[TEXT]:

+ + + +

On February 28, 1967, The Beatles rehearsed “Lucy In The Sky With Diamonds” at EMI Studios, Abbey Road. They were visited by a reporter from Life magazine named Thomas Thompson and photographer Henry Grossman. This visit led to an article about the session being published in the June 16, 1967, edition of Life Magazine. In the article, Paul McCartney admitted to taking LSD. The UK press quickly picked up on this revelation, and three days later, Paul gave a statement to Independent Television News (ITN).

The article contains various photos from the rehearsal session, a photo of John Lennon and a photo of George Harrison taken by Henry Grossman on February 25, 1967, and a photo of The Beatles taken in Hyde Park on May 18, 1967, by Marvin Lichtner.


Paul rang me one Saturday afternoon to tell me that he had admitted to the press that he had taken LSD… I was very worried. I don’t think I slept that night and I thought about it all the following day.

Brian Epstein – From “The Beatles: Off the Record” by Keith Badman, 2008

The Beatles’ involvement with drugs has been massively exaggerated over the years, but they certainly experimented more than most people. It was Paul who first admitted the truth to the Press in a very unscheduled interview which I tried hard to interrupt.

I had been asked round to see Paul at Cavendish Avenue, but when I arrived the security gates were firmly shut and I couldn’t raise an answer on the security intercom. But I knew Paul was in because I could hear his voice. I was forced to resort to climbing over the wall. Not very dignified for a smart-suited executive, I know. But, hey, this is the crazy music business. I scrambled down inside the large and elegant gardens and, to my horror, I heard Paul cheerfully confessing to using marijuana because he found it so relaxing. My heart sank into my shiny shoes when I realised the guy he was talking to was a reporter. With as much confidence and authority as I could muster, which was pretty well zero, I tried to interrupt this impromptu press conference which I was convinced was instantly going to burst the bubble of popularity the Beatles had inflated.

‘Er, Paul,’ I bumbled, ‘could I have a word?’

‘It’s OK, Al. It’s cool,’ said Paul without removing the easy grin from his face.

‘But, I’m not sure that Brian would …’

‘It’s OK, Al. Relax. It’s time the truth came out.’

I was horrified, because at this time there had been accusations and colourful stories and all the rest of it but none of the Beatles had stood up and admitted that they used illegal drugs. Paul clearly thought the time for this hypocrisy was over and the reporter’s notebook was by now twitching nervously in case this scoop was going to be snatched away from him. Paul introduced me to the reporter and told me to relax and carried on telling the world how much the Beatles enjoyed smoking cannabis. It did create a storm but the Beatles weathered it easily and I came to realise the extent of Paul’s talent for public relations. He hadn’t talked to Brian or the other three before going public. And for all the notice he took of my nervous warnings, I might as well have stayed on the other side of the wall.

+ + + +

[AVAILABLE DATA]:
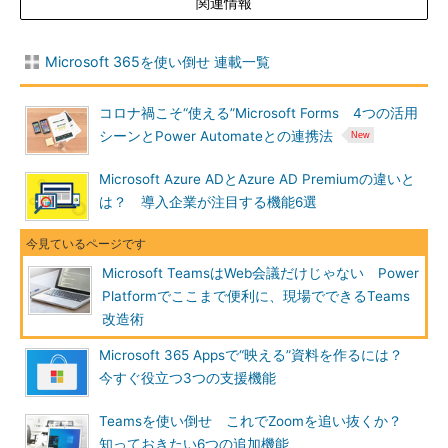
関連情報
Microsoft 365を使い倒せ 連載一覧
コロナ禍こそ“使える”Microsoft Forms 4つの活用
シーンとPower Automateとの連携法
Microsoft Azure ADとAzure AD Premiumの違いと
は？ 導入企業が注目する機能6選
Microsoft TeamsはWeb会議だけじゃない Power
Platformでここまで便利に、現場でできるTeams
改造術
Microsoft 365 Appsで“映える”資料を作るには？
今すぐ役立つ3つの支援機能
Teamsを使い倒せ これでZoomを追い抜くか？
知っておきたい6つの追加機能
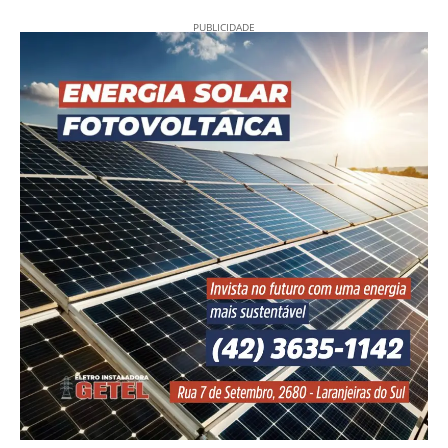
PUBLICIDADE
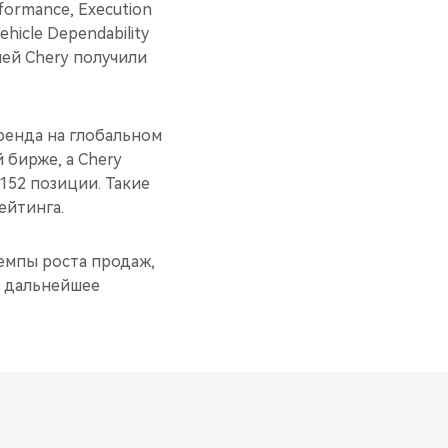
formance, Execution
hicle Dependability
лей Chery получили
ренда на глобальном
 бирже, а Chery
 152 позиции. Такие
ейтинга.
темпы роста продаж,
и дальнейшее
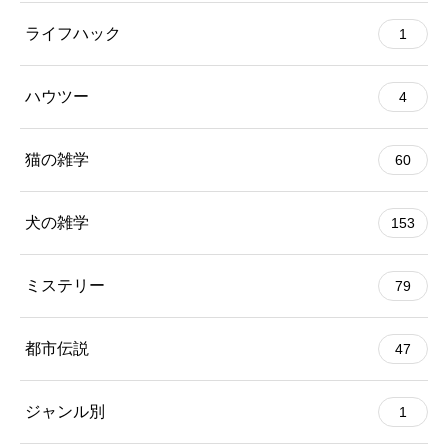
ライフハック
1
ハウツー
4
猫の雑学
60
犬の雑学
153
ミステリー
79
都市伝説
47
ジャンル別
1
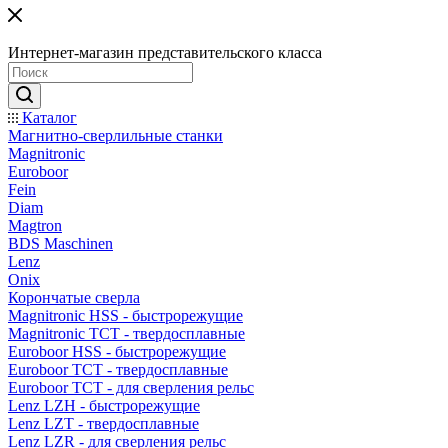
Интернет-магазин представительского класса
Каталог
Магнитно-сверлильные станки
Magnitronic
Euroboor
Fein
Diam
Magtron
BDS Maschinen
Lenz
Onix
Корончатые сверла
Magnitronic HSS - быстрорежущие
Magnitronic TCT - твердосплавные
Euroboor HSS - быстрорежущие
Euroboor TCT - твердосплавные
Euroboor TCT - для сверления рельс
Lenz LZH - быстрорежущие
Lenz LZT - твердосплавные
Lenz LZR - для сверления рельс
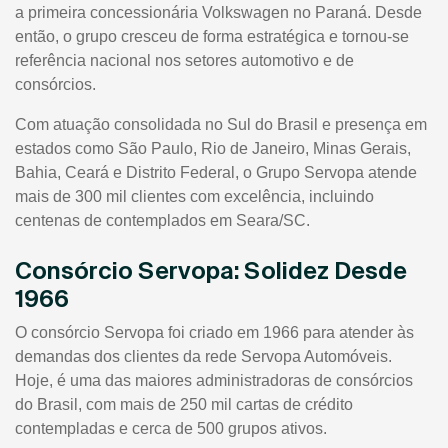
a primeira concessionária Volkswagen no Paraná. Desde
então, o grupo cresceu de forma estratégica e tornou-se
referência nacional nos setores automotivo e de
consórcios.
Com atuação consolidada no Sul do Brasil e presença em
estados como São Paulo, Rio de Janeiro, Minas Gerais,
Bahia, Ceará e Distrito Federal, o Grupo Servopa atende
mais de 300 mil clientes com excelência, incluindo
centenas de contemplados em Seara/SC.
Consórcio Servopa: Solidez Desde
1966
O consórcio Servopa foi criado em 1966 para atender às
demandas dos clientes da rede Servopa Automóveis.
Hoje, é uma das maiores administradoras de consórcios
do Brasil, com mais de 250 mil cartas de crédito
contempladas e cerca de 500 grupos ativos.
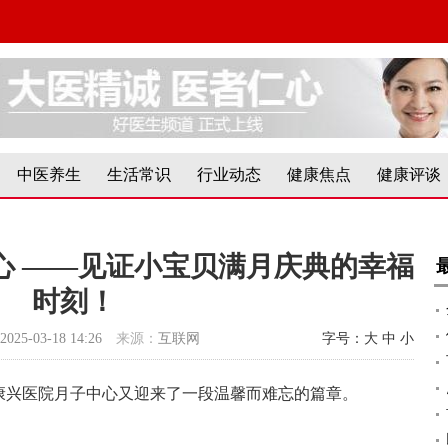
中医养生
生活常识
行业动态
健康焦点
健康评谈
心 ——见证小宝贝满月庆典的幸福
时刻！
2025-03-18 14:26
来源：
互联网
字号：
大
中
小
康兴医院月子中心又迎来了一段温馨而难忘的篇章。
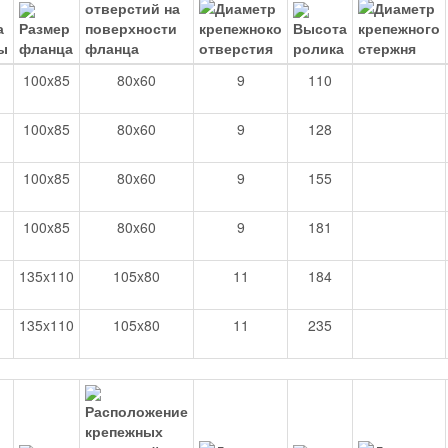
100x85
80x60
9
110
100x85
80x60
9
128
100x85
80x60
9
155
100x85
80x60
9
181
135x110
105x80
11
184
135x110
105x80
11
235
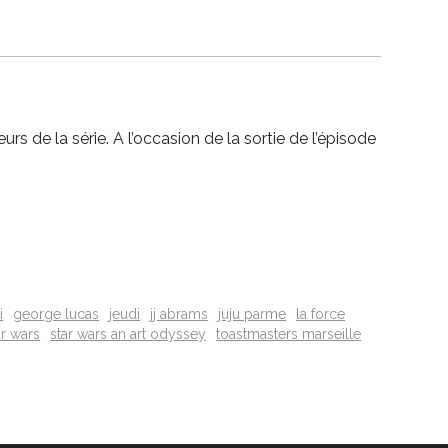
 de la série. A l’occasion de la sortie de l’épisode
i
george lucas
jeudi
jj abrams
juju parme
la force
ar wars
star wars an art odyssey
toastmasters marseille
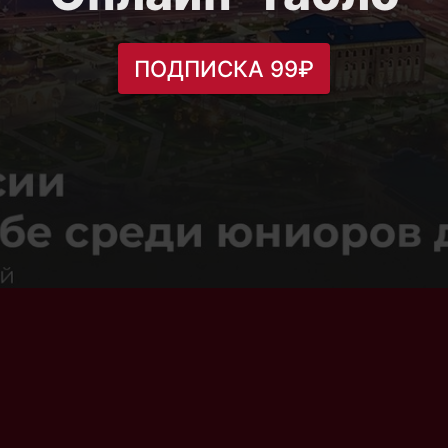
ПОДПИСКА 99₽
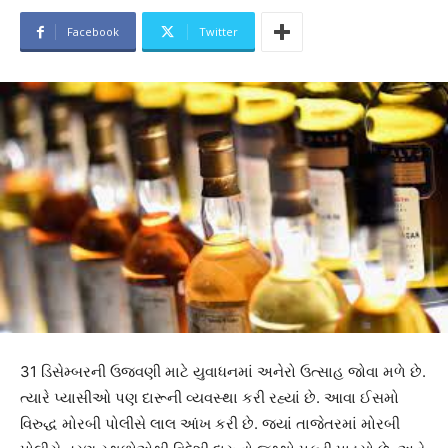
Facebook
Twitter
31 ડિસેમ્બરની ઉજવણી માટે યુવાધનમાં અનેરો ઉત્સાહ જોવા મળે છે.
ત્યારે પ્યાસીઓ પણ દારૂની વ્યવસ્થા કરી રહ્યાં છે. આવા ઈસમો
વિરુદ્ધ મોરબી પોલીસે લાલ આંખ કરી છે. જ્યાં તાજેતરમાં મોરબી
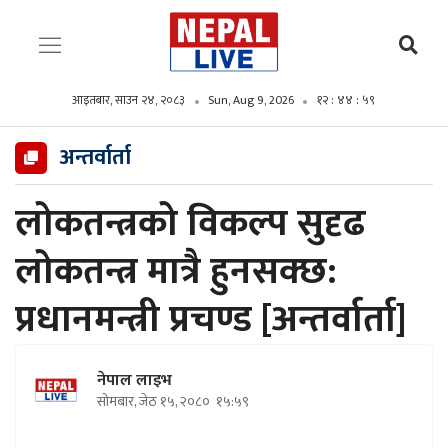
आइतबार, साउन २४, २०८३
Sun, Aug 9, 2026
१२ : ४५ : ०१
अन्तर्वार्ता
लोकतन्त्रको विकल्प सुदृढ
लोकतन्त्र मात्रै हुनसक्छ:
प्रधानमन्त्री प्रचण्ड [अन्तर्वार्ता]
नेपाल लाइभ
सोमबार, जेठ १५, २०८०
१५:५९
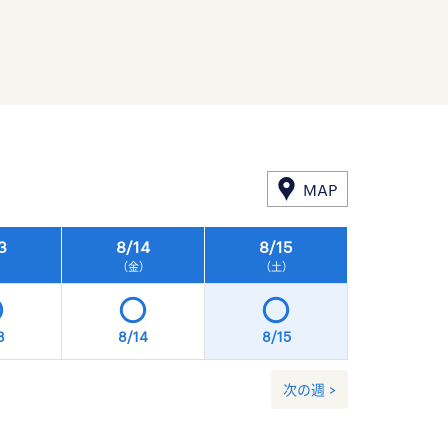
MAP
3
8/
14
8/
15
8/
16
）
（金）
（土）
（日）
3
8/14
8/15
8/16
次の週 >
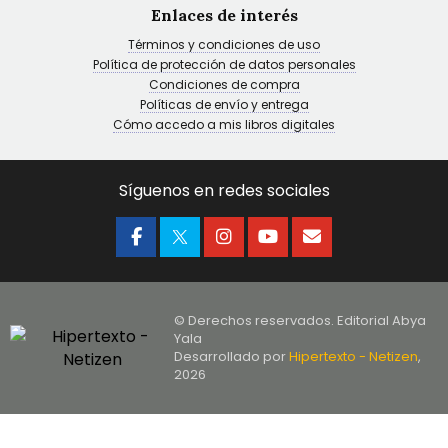
Enlaces de interés
Términos y condiciones de uso
Política de protección de datos personales
Condiciones de compra
Políticas de envío y entrega
Cómo accedo a mis libros digitales
Síguenos en redes sociales
© Derechos reservados. Editorial Abya
Yala
Desarrollado por
Hipertexto - Netizen
,
2026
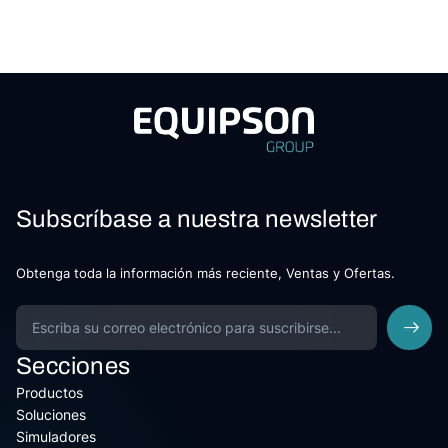
Subscríbase a nuestra newsletter
Obtenga toda la información más reciente, Ventas y Ofertas.
Secciones
Productos
Soluciones
Simuladores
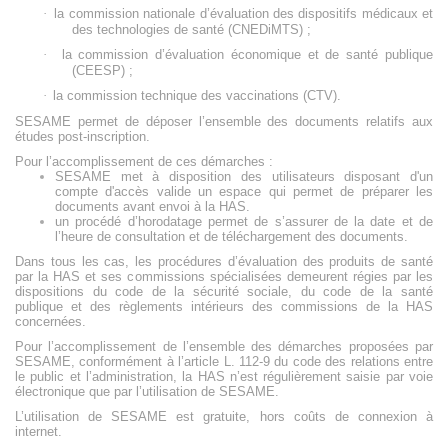
·
la commission nationale d’évaluation des dispositifs médicaux et
des technologies de santé (CNEDiMTS) ;
·
la commission d’évaluation économique et de santé publique
(CEESP) ;
·
la commission technique des vaccinations (CTV).
SESAME permet de déposer l’ensemble des documents relatifs aux
études post-inscription.
Pour l’accomplissement de ces démarches :
SESAME met à disposition des utilisateurs disposant d'un
compte d'accès valide un espace qui permet de préparer les
documents avant envoi à la HAS.
un procédé d’horodatage permet de s’assurer de la date et de
l’heure de consultation et de téléchargement des documents.
Dans tous les cas, les procédures d’évaluation des produits de santé
par la HAS et ses commissions spécialisées demeurent régies par les
dispositions du code de la sécurité sociale, du code de la santé
publique et des règlements intérieurs des commissions de la HAS
concernées.
Pour l’accomplissement de l’ensemble des démarches proposées par
SESAME, conformément à l’article L. 112-9 du code des relations entre
le public et l’administration, la HAS n’est régulièrement saisie par voie
électronique que par l’utilisation de SESAME.
L’utilisation de SESAME est gratuite, hors coûts de connexion à
internet.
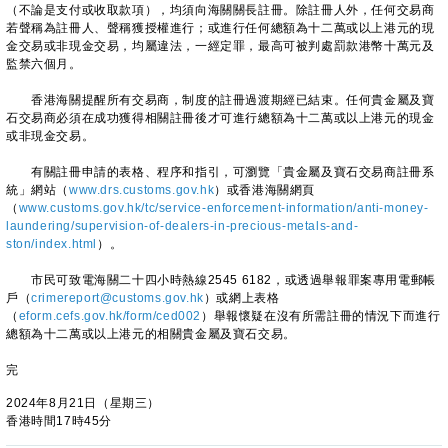
（不論是支付或收取款項），均須向海關關長註冊。除註冊人外，任何交易商
若聲稱為註冊人、聲稱獲授權進行；或進行任何總額為十二萬或以上港元的現
金交易或非現金交易，均屬違法，一經定罪，最高可被判處罰款港幣十萬元及
監禁六個月。
香港海關提醒所有交易商，制度的註冊過渡期經已結束。任何貴金屬及寶
石交易商必須在成功獲得相關註冊後才可進行總額為十二萬或以上港元的現金
或非現金交易。
有關註冊申請的表格、程序和指引，可瀏覽「貴金屬及寶石交易商註冊系
統」網站（
www.drs.customs.gov.hk
）或香港海關網頁
（
www.customs.gov.hk/tc/service-enforcement-information/anti-money-
laundering/supervision-of-dealers-in-precious-metals-and-
ston/index.html
）。
市民可致電海關二十四小時熱線2545 6182，或透過舉報罪案專用電郵帳
戶（
crimereport@customs.gov.hk
）或網上表格
（
eform.cefs.gov.hk/form/ced002
）舉報懷疑在沒有所需註冊的情況下而進行
總額為十二萬或以上港元的相關貴金屬及寶石交易。
完
2024年8月21日（星期三）
香港時間17時45分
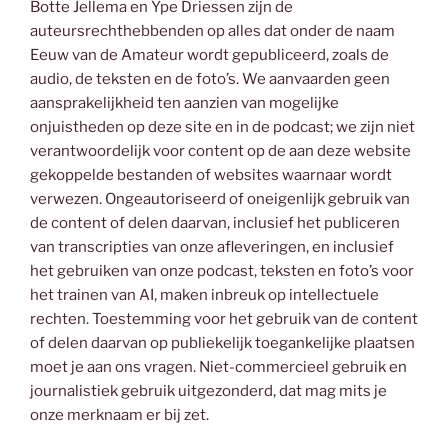
Botte Jellema en Ype Driessen zijn de
auteursrechthebbenden op alles dat onder de naam
Eeuw van de Amateur wordt gepubliceerd, zoals de
audio, de teksten en de foto’s. We aanvaarden geen
aansprakelijkheid ten aanzien van mogelijke
onjuistheden op deze site en in de podcast; we zijn niet
verantwoordelijk voor content op de aan deze website
gekoppelde bestanden of websites waarnaar wordt
verwezen. Ongeautoriseerd of oneigenlijk gebruik van
de content of delen daarvan, inclusief het publiceren
van transcripties van onze afleveringen, en inclusief
het gebruiken van onze podcast, teksten en foto’s voor
het trainen van AI, maken inbreuk op intellectuele
rechten. Toestemming voor het gebruik van de content
of delen daarvan op publiekelijk toegankelijke plaatsen
moet je aan ons vragen. Niet-commercieel gebruik en
journalistiek gebruik uitgezonderd, dat mag mits je
onze merknaam er bij zet.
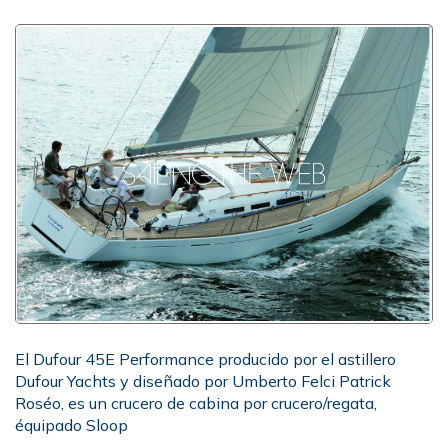
El Dufour 45E Performance producido por el astillero
Dufour Yachts y diseñado por Umberto Felci Patrick
Roséo, es un crucero de cabina por crucero/regata,
équipado Sloop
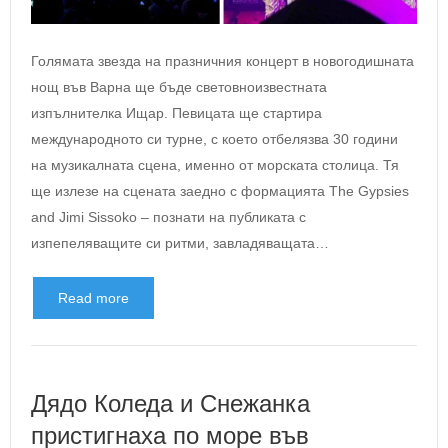
Голямата звезда на празничния концерт в новогодишната
нощ във Варна ще бъде световноизвестната
изпълнителка Ищар. Певицата ще стартира
международното си турне, с което отбелязва 30 години
на музикалната сцена, именно от морската столица. Тя
ще излезе на сцената заедно с формацията The Gypsies
and Jimi Sissoko – познати на публиката с
изпепеляващите си ритми, завладяващата…
Read more
Дядо Коледа и Снежанка
пристигнаха по море във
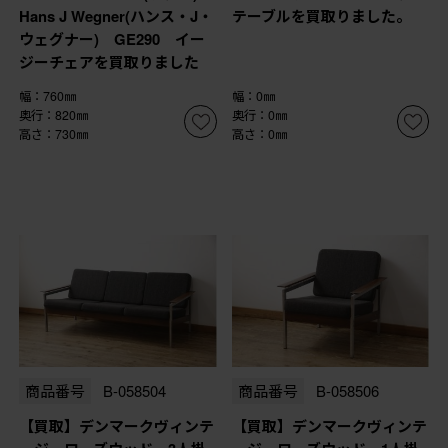
Hans J Wegner(ハンス・J・
テーブルを買取りました。
ウェグナー) GE290 イー
ジーチェアを買取りました
幅：760㎜
幅：0㎜
奥行：820㎜
奥行：0㎜
高さ：730㎜
高さ：0㎜
商品番号
B-058504
商品番号
B-058506
【買取】デンマークヴィンテ
【買取】デンマークヴィンテ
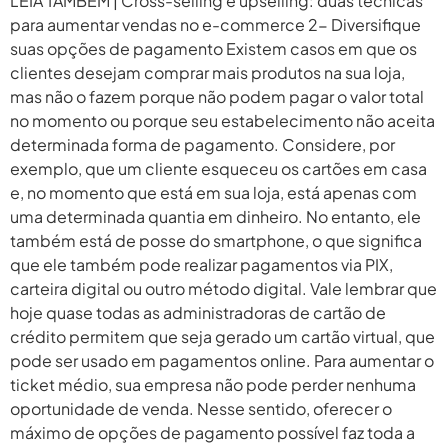
LEIA TAMBÉM | Cross-selling e upselling: duas técnicas
para aumentar vendas no e-commerce 2- Diversifique
suas opções de pagamento Existem casos em que os
clientes desejam comprar mais produtos na sua loja,
mas não o fazem porque não podem pagar o valor total
no momento ou porque seu estabelecimento não aceita
determinada forma de pagamento. Considere, por
exemplo, que um cliente esqueceu os cartões em casa
e, no momento que está em sua loja, está apenas com
uma determinada quantia em dinheiro. No entanto, ele
também está de posse do smartphone, o que significa
que ele também pode realizar pagamentos via PIX,
carteira digital ou outro método digital. Vale lembrar que
hoje quase todas as administradoras de cartão de
crédito permitem que seja gerado um cartão virtual, que
pode ser usado em pagamentos online. Para aumentar o
ticket médio, sua empresa não pode perder nenhuma
oportunidade de venda. Nesse sentido, oferecer o
máximo de opções de pagamento possível faz toda a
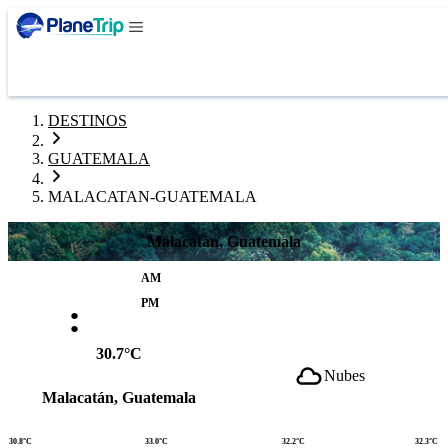
DESTINOS
GUATEMALA
MALACATAN-GUATEMALA
Malacatán, Guatemala
AM
:
PM
30.7°C
Nubes
Malacatán, Guatemala
30.8°C
33.0°C
32.2°C
32.3°C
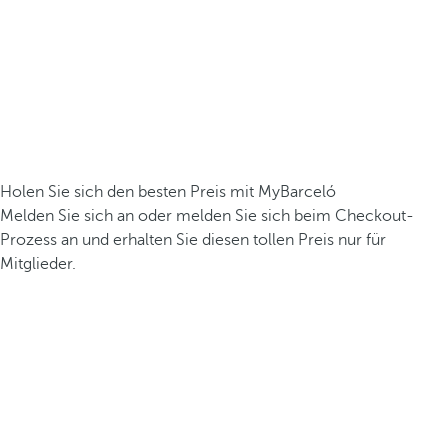
Holen Sie sich den besten Preis mit MyBarceló
Melden Sie sich an oder melden Sie sich beim Checkout-
Prozess an und erhalten Sie diesen tollen Preis nur für
Mitglieder.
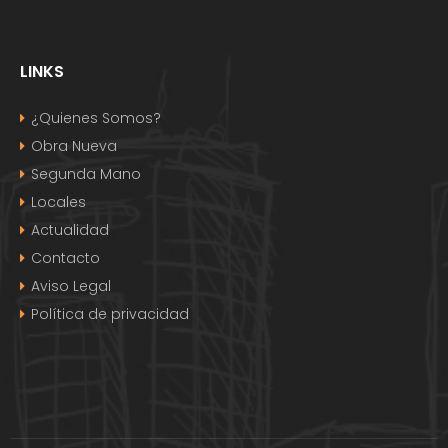
LINKS
¿Quienes Somos?
Obra Nueva
Segunda Mano
Locales
Actualidad
Contacto
Aviso Legal
Política de privacidad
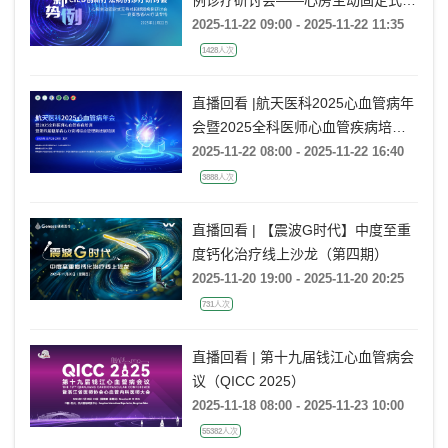
导线起搏器病例研讨会——病窦患者
2025-11-22 09:00 - 2025-11-22 11:35
AAI疗法专场
1428人次
直播回看 |航天医科2025心血管病年
会暨2025全科医师心血管疾病培训
暨第四届糖尿病心力衰竭综合管理新
2025-11-22 08:00 - 2025-11-22 16:40
进展培训
3888人次
直播回看 | 【震波G时代】中度至重
度钙化治疗线上沙龙（第四期）
2025-11-20 19:00 - 2025-11-20 20:25
731人次
直播回看 | 第十九届钱江心血管病会
议（QICC 2025）
2025-11-18 08:00 - 2025-11-23 10:00
55382人次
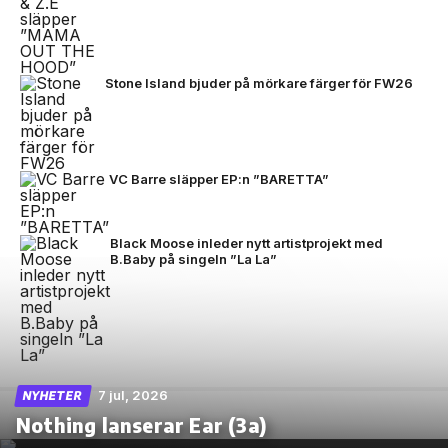
Stone Island bjuder på mörkare färger för FW26
VC Barre släpper EP:n ”BARETTA”
Black Moose inleder nytt artistprojekt med
B.Baby på singeln ”La La”
7 jul, 2026
NYHETER
Nothing lanserar Ear (3a)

+ + + +

[WHAT TO WORK ON]: Copy from the text about Paul McCartney's LSD admission the passage that opens with the words containing "On February 28, 1967, The" and closes with "Television News (ITN).".

[TASK SOLUTION]:
On February 28, 1967, The Beatles rehearsed “Lucy In The Sky With Diamonds” at EMI Studios, Abbey Road. They were visited by a reporter from Life magazine named Thomas Thompson and photographer Henry Grossman. This visit led to an article about the session being published in the June 16, 1967, edition of Life Magazine. In the article, Paul McCartney admitted to taking LSD. The UK press quickly picked up on this revelation, and three days later, Paul gave a statement to Independent Television News (ITN).